=== Your instructions ===
With the images removed, transcribe the listing that follows exactly.

=== Supplied information ===

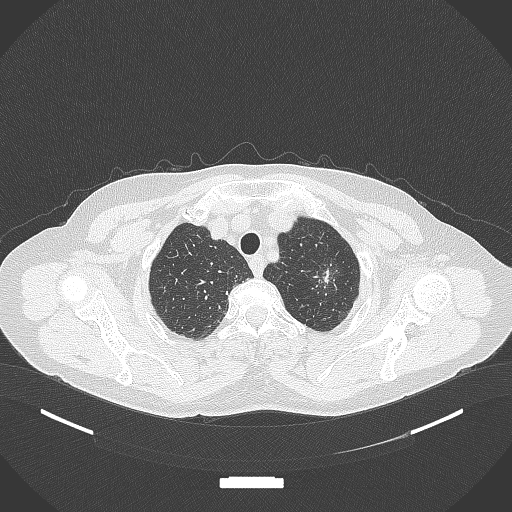
Chest CT, one axial slice; reconstruction kernel B70f; 120 kVp; lung window (W 1500 / L -600 HU); 512 × 512 image matrix, field of view 400 × 400 mm. Patient: female, 64 years. Case-level facts recorded for this patient, not image findings: clinical TNM (as recorded): T1c N0 M0; histopathological grade: G1.
Annotated regions visible in this slice (bounding box drawn by a radiologist):
- lung tumour (recorded histology: adenocarcinoma): bounding box [x1, y1, x2, y2] px = [310, 255, 341, 301]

=== Exercise response ===
Chest CT, one axial slice; reconstruction kernel B70f; 120 kVp; lung window (W 1500 / L -600 HU); 512 × 512 image matrix, field of view 400 × 400 mm. Patient: female, 64 years. Case-level facts recorded for this patient, not image findings: clinical TNM (as recorded): T1c N0 M0; histopathological grade: G1.
Annotated regions visible in this slice (bounding box drawn by a radiologist):
- lung tumour (recorded histology: adenocarcinoma): bounding box [x1, y1, x2, y2] px = [310, 255, 341, 301]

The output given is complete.